TASK OBJECTIVE: Return only the line containing "Understanding and appreciating" and each line after it, exactly as written, through the end of the records.

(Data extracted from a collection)

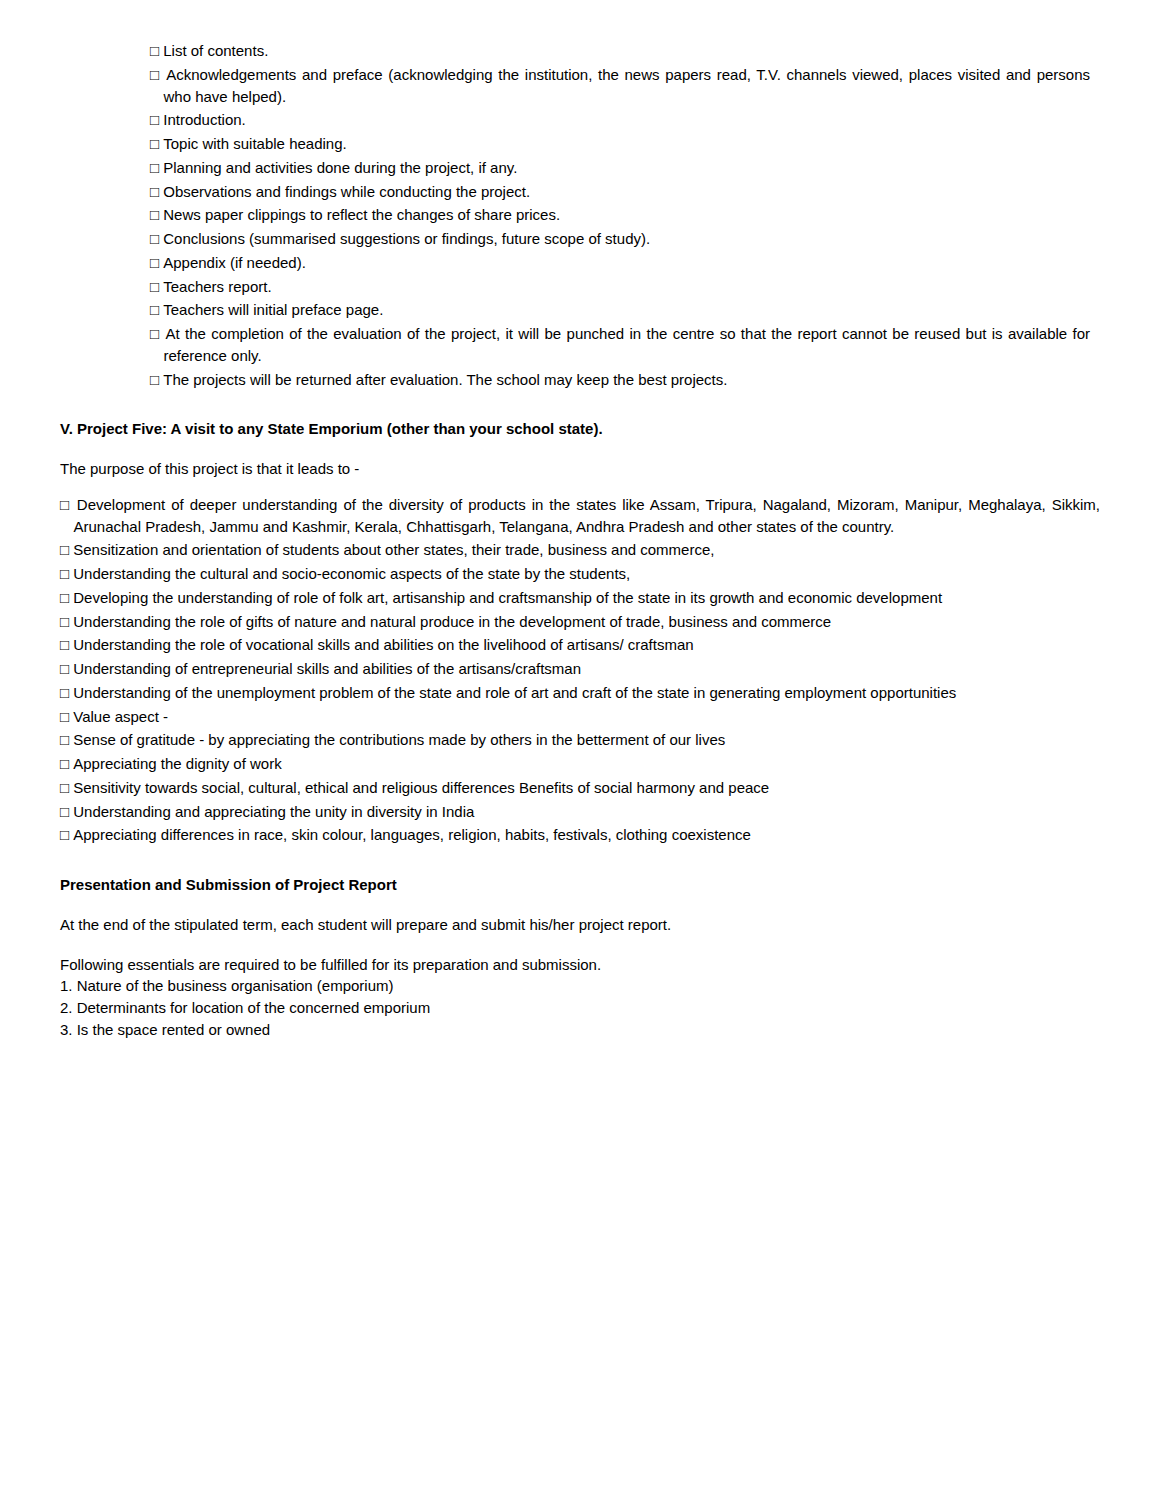List of contents.
Acknowledgements and preface (acknowledging the institution, the news papers read, T.V. channels viewed, places visited and persons who have helped).
Introduction.
Topic with suitable heading.
Planning and activities done during the project, if any.
Observations and findings while conducting the project.
News paper clippings to reflect the changes of share prices.
Conclusions (summarised suggestions or findings, future scope of study).
Appendix (if needed).
Teachers report.
Teachers will initial preface page.
At the completion of the evaluation of the project, it will be punched in the centre so that the report cannot be reused but is available for reference only.
The projects will be returned after evaluation. The school may keep the best projects.
V. Project Five: A visit to any State Emporium (other than your school state).
The purpose of this project is that it leads to -
Development of deeper understanding of the diversity of products in the states like Assam, Tripura, Nagaland, Mizoram, Manipur, Meghalaya, Sikkim, Arunachal Pradesh, Jammu and Kashmir, Kerala, Chhattisgarh, Telangana, Andhra Pradesh and other states of the country.
Sensitization and orientation of students about other states, their trade, business and commerce,
Understanding the cultural and socio-economic aspects of the state by the students,
Developing the understanding of role of folk art, artisanship and craftsmanship of the state in its growth and economic development
Understanding the role of gifts of nature and natural produce in the development of trade, business and commerce
Understanding the role of vocational skills and abilities on the livelihood of artisans/ craftsman
Understanding of entrepreneurial skills and abilities of the artisans/craftsman
Understanding of the unemployment problem of the state and role of art and craft of the state in generating employment opportunities
Value aspect -
Sense of gratitude - by appreciating the contributions made by others in the betterment of our lives
Appreciating the dignity of work
Sensitivity towards social, cultural, ethical and religious differences Benefits of social harmony and peace
Understanding and appreciating the unity in diversity in India
Appreciating differences in race, skin colour, languages, religion, habits, festivals, clothing coexistence
Presentation and Submission of Project Report
At the end of the stipulated term, each student will prepare and submit his/her project report.
Following essentials are required to be fulfilled for its preparation and submission.
1. Nature of the business organisation (emporium)
2. Determinants for location of the concerned emporium
3. Is the space rented or owned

ANSWER SPACE:
Understanding and appreciating the unity in diversity in India
Appreciating differences in race, skin colour, languages, religion, habits, festivals, clothing coexistence
Presentation and Submission of Project Report
At the end of the stipulated term, each student will prepare and submit his/her project report.
Following essentials are required to be fulfilled for its preparation and submission.
1. Nature of the business organisation (emporium)
2. Determinants for location of the concerned emporium
3. Is the space rented or owned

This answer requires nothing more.